The pandemic has been a toughest test of character and willpower for every human being around the world. In the context of business practices, CEOs have had to deal with extraordinary diﬃculties as the pandemic has been an ultimate leadership test. “Leadership does not have an end state of proﬁciency, it’s an evolution and journey that is never complete as it adapts to the changing demands of the time,” says Ian Charles Dench. He is the Chief Executive Oﬃcer at Ooredoo Oman and has over 25 years of extensive experience in leading telecommunication companies across Europe, Asia & Middle East. Ian asserts “I draw my inspiration from those experiences, situations, conversations and feedback; both good and bad.”
“The best results come when everyone understands and its committed to the vision. Make that vision clear and short. Check on progress every day”
To learn more about Ian Charles Dench’s journey, let us take a peek into the below interview conducted between Insights Success and Ian Charles Dench:
Kindly take us through your journey on becoming a proﬁcient leader.
I started out at a very young age (16) with no great plan other than to get a job. I was fortunate to join a great organisation, British Telecom, as an Apprentice Engineer. BT had a tremendous training programme and approach to people development through all stages of their career. This environment allowed me to transition over the preceding years from and entry level position of Technical Apprentice to Senior Management. More importantly, across multiple disciplines from Technology to Commercial from Customer Services to Sales to Marketing to Mergers and Acquisitions, from operations to strategy, and from Domestic to International operations. From ﬁxed to mobile from BT to O2.
I was working in Singapore at the time for a subsidiary of O2 called Genie (and Mobile ASP and Handset business) – I moved to Batelco Bahrain as GM Sales and Marketing. The Batelco CEO was looking for someone to prepare the company for upcoming deregulation and introduction of competition. I’ve always been drawn to new and unusual challenges and this felt like an opportunity not to be missed drawing on all of my experience to date.
That in turn led to my next move and a position with Qatar Telecom which is now known as Ooredoo. Again, it was ahead of market deregulation and the introduction of competition.
It’s a journey spanning several companies and many countries; a journey of good fortune and long hours. However, it is the people I’ve met along the way that have shaped and inﬂuenced me to do better and achieve more and each has left their mark on my own leadership style and approach. Particularly in those early years, it opened my eyes to new horizons and motivated me to take on bigger and bigger challenges.
How do you diversify your organization’s oﬀerings to entice the target audience?

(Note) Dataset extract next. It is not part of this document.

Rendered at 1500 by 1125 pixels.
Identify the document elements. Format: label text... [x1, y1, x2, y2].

We segment our business in multiple ways depending on the commercial objective. We have ﬁxed and mobile services for Home and Mobile users we have Consumer and Business products and within these two broad categories; we segment further into nationality or business type – small business, for example. Further, still we communicate in multiple languages: Arabic, English, Malayalam, Hindi, Bengali, etc. For each segment we develop product and service packages to suit their speciﬁc requirements, budgets, spending patterns, travel patterns, and we communicate with them in unique ways for each segment in their language. This is the essence of great marketing tailoring the right commercial proposition for the right customers and communicating in the right way at the right time and place. That increasingly means social media and digital channels, and over the last two years our focus has shifted to digital sales channels, digital communications and social media, alongside App and online based customer support. Here even greater degrees of personalisation and targeting are possible and are an ongoing focus of our marketing eﬀorts.
What have you learned about leadership, entrepreneurship and mentoring others?

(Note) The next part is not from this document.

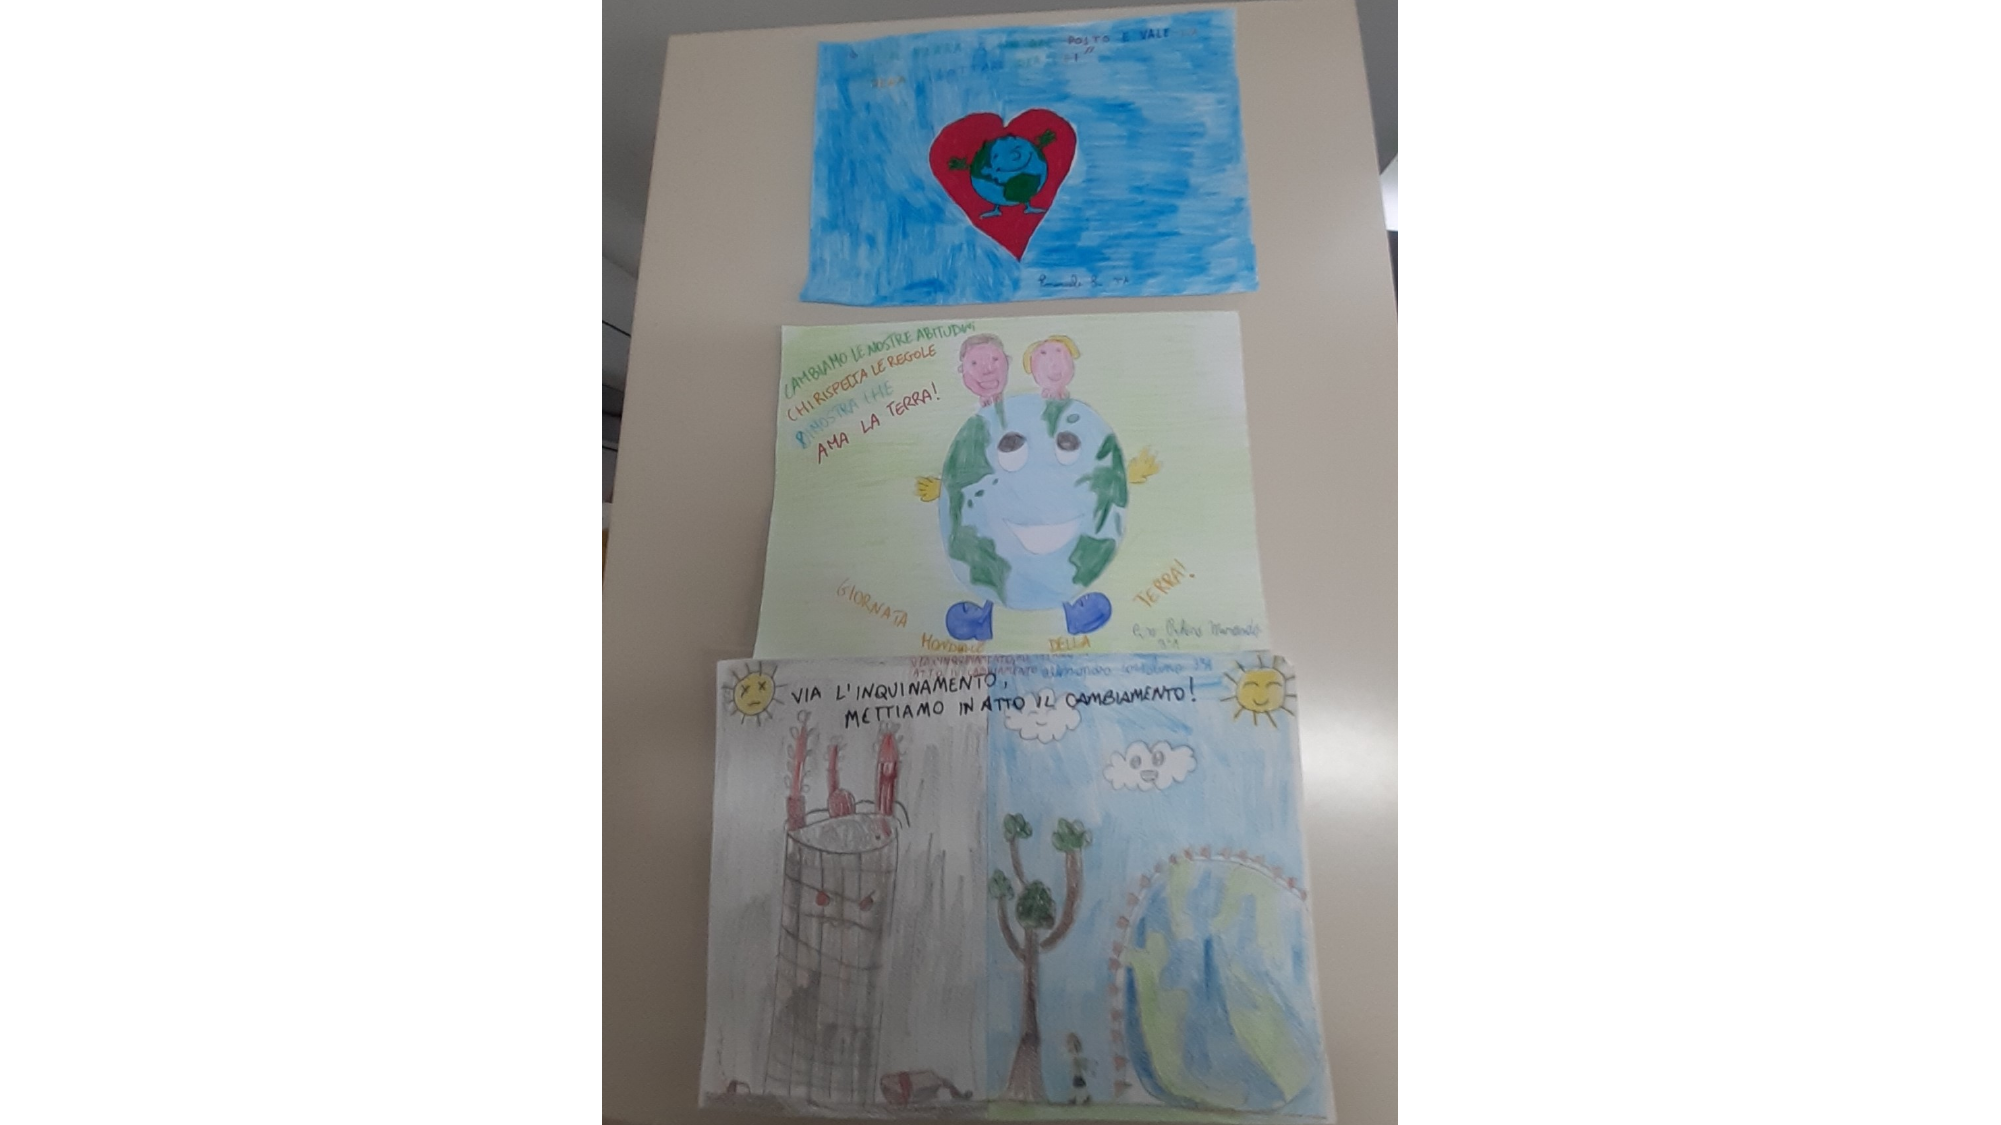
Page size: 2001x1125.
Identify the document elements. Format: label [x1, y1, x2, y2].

I remember a nice quote about focussing on the goal, not the problem. Far too many leaders are consumed with hurdles and problems. The most successful leaders and entrepreneurs focus on the goal and its achievement.
Moreover, if the goal becomes unrealistic they redeﬁne the goal and, importantly, keep moving forward. This kind of resilience, perseverance and agility are crucial elements of leadership today.
How do you achieve work-life balance?
Make the time and also make commitments. It’s important to set goals and write them down. You will only achieve around half of those that you list, but it gives you a target to aim for and keeps you on track when it comes to balancing your life. Don’t be disappointed by the 50%.
How do you cope with capricious technological trends to boost your personal growth?
I try to read or, if I’m honest, increasingly watch YouTube or listen to podcasts and immerse myself in new trends and technologies and then introduce, or even push, the technology into a work or my personal sphere. Keeping up with what is going on helps you to stay ahead of changing customer needs from a work perspective, as well as keeping you socially connected and relevant.
What are your future endeavours/objectives and where do you see yourself in the near future?
Staying healthy! Travelling. Hanging out with my family and friends somewhere nice and enjoying nice food. I enjoy the outdoor life here in Oman and my strolls around the golf course, as well as running and use of my home gym, has expanded considerably during COVID.
What advice would you like to give to emerging business leaders?
Listen and learn from others and don’t be afraid to throw yourself in at the deep end (says someone who hates throwing themselves in at the deep end)! Confront your fears do not dwell on, but learn from, mistakes.
Taking the road less travelled, in my experience at least, leads to better outcomes and greater personal satisfaction!